▶ _The problem_
Scan the listing for "phẩm" and copy out each line that has it.

[Start of section]

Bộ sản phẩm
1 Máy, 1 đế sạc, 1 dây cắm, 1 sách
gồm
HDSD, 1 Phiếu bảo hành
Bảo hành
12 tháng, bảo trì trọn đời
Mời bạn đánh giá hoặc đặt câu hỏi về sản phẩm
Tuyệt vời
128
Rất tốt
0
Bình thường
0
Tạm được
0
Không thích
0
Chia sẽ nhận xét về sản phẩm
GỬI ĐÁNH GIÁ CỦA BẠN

[End of section]

▶ _Solution for this problem_
Bộ sản phẩm
Mời bạn đánh giá hoặc đặt câu hỏi về sản phẩm
Chia sẽ nhận xét về sản phẩm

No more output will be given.